JOB
Copy the material verbatim from the line containing "country: SE" through the line containing "longitude: 20.3961", both lines included.

DATA FOR THIS TASK
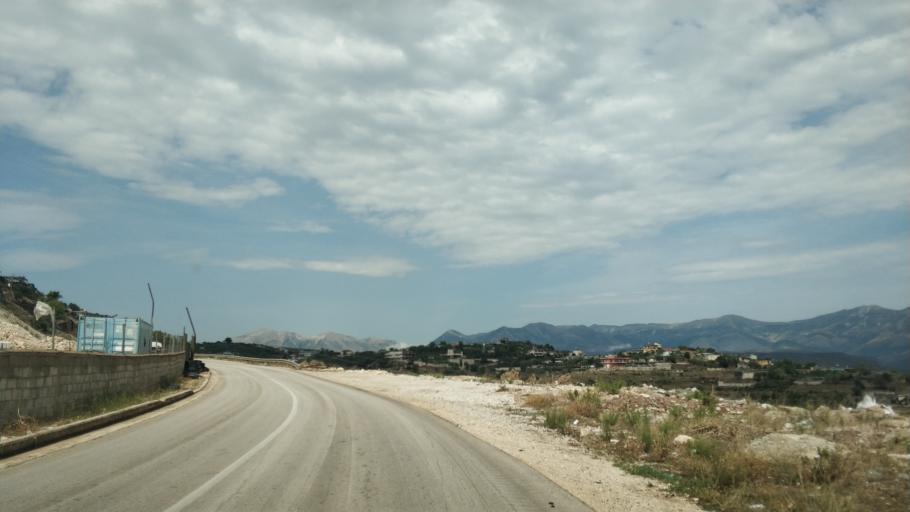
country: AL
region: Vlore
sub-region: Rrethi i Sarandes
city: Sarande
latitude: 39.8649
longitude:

---

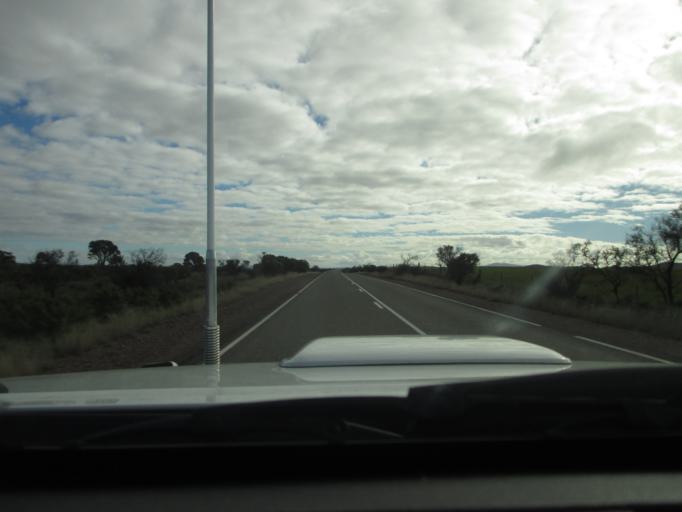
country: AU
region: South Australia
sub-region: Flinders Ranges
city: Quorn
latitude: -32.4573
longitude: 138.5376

---

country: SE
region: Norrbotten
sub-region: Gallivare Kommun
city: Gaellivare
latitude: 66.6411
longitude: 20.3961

THE RESULT
country: SE
region: Norrbotten
sub-region: Gallivare Kommun
city: Gaellivare
latitude: 66.6411
longitude: 20.3961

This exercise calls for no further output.